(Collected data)

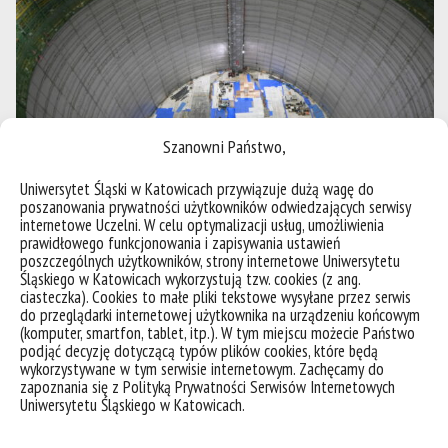
Szanowni Państwo,
Uniwersytet Śląski w Katowicach przywiązuje dużą wagę do
poszanowania prywatności użytkowników odwiedzających serwisy
internetowe Uczelni. W celu optymalizacji usług, umożliwienia
prawidłowego funkcjonowania i zapisywania ustawień
poszczególnych użytkowników, strony internetowe Uniwersytetu
fot. Kamioka Observatory, ICRR (Institute for Cosmic Ray Research), The University of Tokyo
Śląskiego w Katowicach wykorzystują tzw. cookies (z ang.
ciasteczka). Cookies to małe pliki tekstowe wysyłane przez serwis
do przeglądarki internetowej użytkownika na urządzeniu końcowym
(komputer, smartfon, tablet, itp.). W tym miejscu możecie Państwo
W przyszłości badania te będą kontynuowane z jeszcze
podjąć decyzję dotyczącą typów plików cookies, które będą
większą dokładnością dzięki budowanemu obecnie
wykorzystywane w tym serwisie internetowym. Zachęcamy do
zapoznania się z Polityką Prywatności Serwisów Internetowych
detektorowi nowej generacji –
Hyper-Kamiokande
.
Uniwersytetu Śląskiego w Katowicach.
Oczekuje się, że jego możliwości pomiarowe pozwolą
osiągnąć niespotykaną dotąd precyzję w badaniach
własności neutrin.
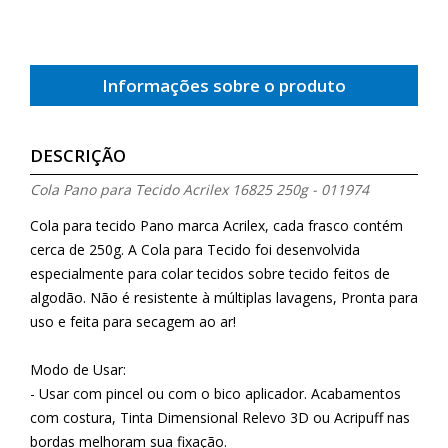
Informações sobre o produto
DESCRIÇÃO
Cola Pano para Tecido Acrilex 16825 250g - 011974
Cola para tecido Pano marca Acrilex, cada frasco contém
cerca de 250g. A Cola para Tecido foi desenvolvida
especialmente para colar tecidos sobre tecido feitos de
algodão. Não é resistente à múltiplas lavagens, Pronta para
uso e feita para secagem ao ar!
Modo de Usar:
- Usar com pincel ou com o bico aplicador. Acabamentos
com costura, Tinta Dimensional Relevo 3D ou Acripuff nas
bordas melhoram sua fixação.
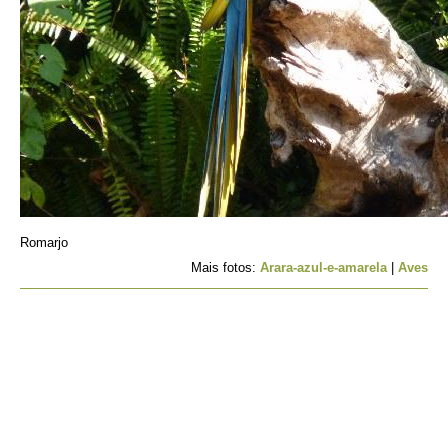
Romarjo
Mais fotos:
Arara-azul-e-amarela
|
Aves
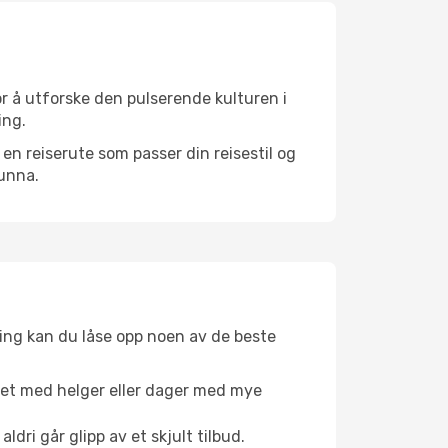
or å utforske den pulserende kulturen i
ing.
n reiserute som passer din reisestil og
 unna.
ing kan du låse opp noen av de beste
net med helger eller dager med mye
aldri går glipp av et skjult tilbud.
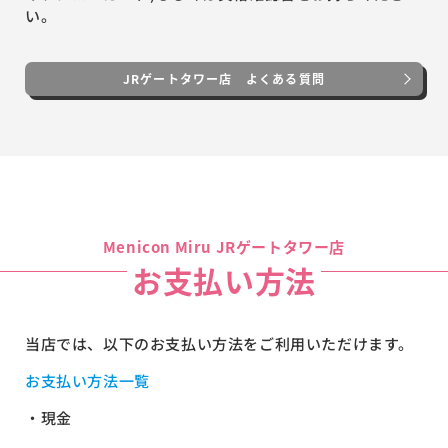
い。
JRゲートタワー店 よくある質問
Menicon Miru JRゲートタワー店
お支払い方法
当店では、以下のお支払い方法をご利用いただけます。
お支払い方法一覧
・現金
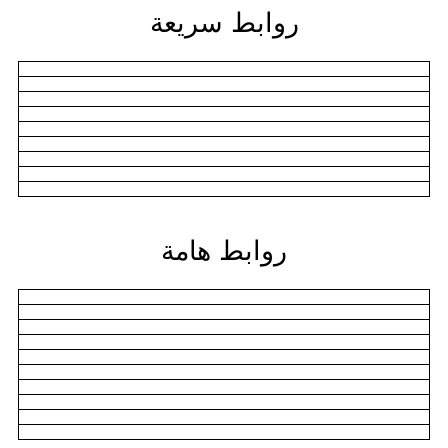
روابط سريعة
روابط هامة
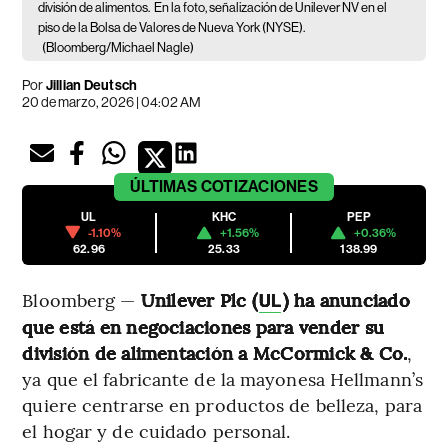
división de alimentos.
En la foto, señalización de Unilever NV en el
piso de la Bolsa de Valores de Nueva York (NYSE).
(Bloomberg/Michael Nagle)
Por
Jillian Deutsch
20 de marzo, 2026 | 04:02 AM
ÚLTIMAS
COTIZACIONES
UL
KHC
PEP
-1.10%
+1.56%
+0.36%
62.96
25.33
138.99
Bloomberg —
Unilever Plc (
) ha anunciado
UL
que está en negociaciones para vender su
división de alimentación a McCormick & Co.
,
ya que el fabricante de la mayonesa Hellmann’s
quiere centrarse en productos de belleza, para
el hogar y de cuidado personal.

■ The task ■
Copy out every line of text in the material above, word for word and in the same order. Leave the pictures out of your answer.

■ Solution to the exercise ■
Szanowni Państwo,
Uniwersytet Śląski w Katowicach przywiązuje dużą wagę do
poszanowania prywatności użytkowników odwiedzających serwisy
internetowe Uczelni. W celu optymalizacji usług, umożliwienia
prawidłowego funkcjonowania i zapisywania ustawień
poszczególnych użytkowników, strony internetowe Uniwersytetu
fot. Kamioka Observatory, ICRR (Institute for Cosmic Ray Research), The University of Tokyo
Śląskiego w Katowicach wykorzystują tzw. cookies (z ang.
ciasteczka). Cookies to małe pliki tekstowe wysyłane przez serwis
do przeglądarki internetowej użytkownika na urządzeniu końcowym
(komputer, smartfon, tablet, itp.). W tym miejscu możecie Państwo
W przyszłości badania te będą kontynuowane z jeszcze
podjąć decyzję dotyczącą typów plików cookies, które będą
większą dokładnością dzięki budowanemu obecnie
wykorzystywane w tym serwisie internetowym. Zachęcamy do
zapoznania się z Polityką Prywatności Serwisów Internetowych
detektorowi nowej generacji –
Hyper-Kamiokande
.
Uniwersytetu Śląskiego w Katowicach.
Oczekuje się, że jego możliwości pomiarowe pozwolą
osiągnąć niespotykaną dotąd precyzję w badaniach
własności neutrin.
Informações sobre o produto
DESCRIÇÃO
Cola Pano para Tecido Acrilex 16825 250g - 011974
Cola para tecido Pano marca Acrilex, cada frasco contém
cerca de 250g. A Cola para Tecido foi desenvolvida
especialmente para colar tecidos sobre tecido feitos de
algodão. Não é resistente à múltiplas lavagens, Pronta para
uso e feita para secagem ao ar!
Modo de Usar:
- Usar com pincel ou com o bico aplicador. Acabamentos
com costura, Tinta Dimensional Relevo 3D ou Acripuff nas
bordas melhoram sua fixação.
Romarjo
Mais fotos:
Arara-azul-e-amarela
|
Aves
or å utforske den pulserende kulturen i
ing.
n reiserute som passer din reisestil og
 unna.
ing kan du låse opp noen av de beste
net med helger eller dager med mye
aldri går glipp av et skjult tilbud.
い。
JRゲートタワー店 よくある質問
Menicon Miru JRゲートタワー店
お支払い方法
当店では、以下のお支払い方法をご利用いただけます。
お支払い方法一覧
・現金
روابط سريعة
روابط هامة
división de alimentos.
En la foto, señalización de Unilever NV en el
piso de la Bolsa de Valores de Nueva York (NYSE).
(Bloomberg/Michael Nagle)
Por
Jillian Deutsch
20 de marzo, 2026 | 04:02 AM
ÚLTIMAS
COTIZACIONES
UL
KHC
PEP
-1.10%
+1.56%
+0.36%
62.96
25.33
138.99
Bloomberg —
Unilever Plc (
) ha anunciado
UL
que está en negociaciones para vender su
división de alimentación a McCormick & Co.
,
ya que el fabricante de la mayonesa Hellmann’s
quiere centrarse en productos de belleza, para
el hogar y de cuidado personal.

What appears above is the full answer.